# Second snow for us



## kcress31 (Sep 20, 2009)

It came early. Heading out for more sand at 5:00 am


----------



## grandview (Oct 9, 2005)

Looks wet and heavy Care to narrow down what town your in/


----------



## kcress31 (Sep 20, 2009)

Marathon, Ontario.


----------



## grandview (Oct 9, 2005)

Just checked your location. So ,how are the Eskimos doing?


----------



## kcress31 (Sep 20, 2009)

We are just fine. We put away the bikinis in July.


----------



## DeVries (Nov 27, 2007)

Please keep that stuff for at least another month before sending it south, there's way to much that needs to be done before I see that stuff.


----------



## GPS (Jun 27, 2008)

Thanks for the pictures. 

It's like giving the junkie his fix purplebou


----------



## SuperdutyShane (Mar 6, 2009)

Looks good  
May I ask, why the upside down pushers?


----------



## Advantage (Nov 7, 2007)

SuperdutyShane;840811 said:


> Looks good
> May I ask, why the upside down pushers?


I believe those are the reversible ones with rubber on one side and steel on the other?


----------



## JohnnyRoyale (Jun 18, 2006)

SuperdutyShane;840811 said:


> Looks good
> May I ask, why the upside down pushers?


Drunk operator. :laughing:


----------



## kcress31 (Sep 20, 2009)

Advantage;840843 said:


> I believe those are the reversible ones with rubber on one side and steel on the other?

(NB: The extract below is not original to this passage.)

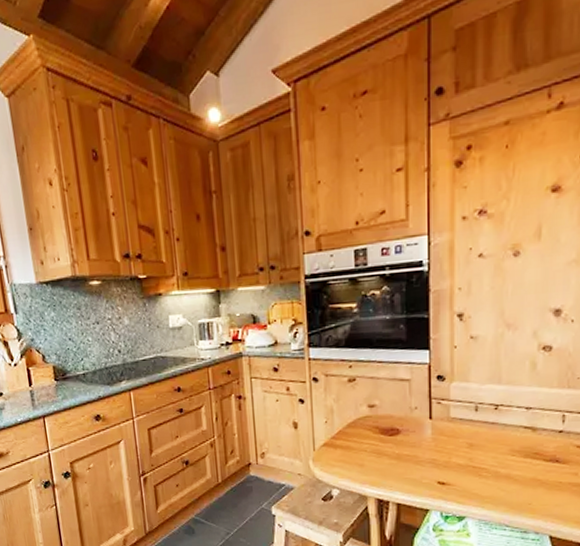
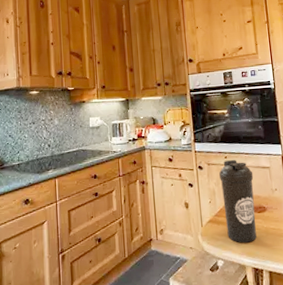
water bottle: none [340,369,387,471] -> present [219,159,257,243]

Yup. They are the pro tech switchblade. They work pretty good. We mostly use the rubber side. Another nice thing is that if your rubber were to tear or rip off or the steel edge were to fail you always have a backup pusher with you. My only complaint is that they steel side wear shoes wear a little to fast.


----------



## f250man (Jan 28, 2005)

Send some here to Ohio Im ready.


----------



## NBI Lawn (Oct 15, 2007)

You can have that wet heavy stuff


----------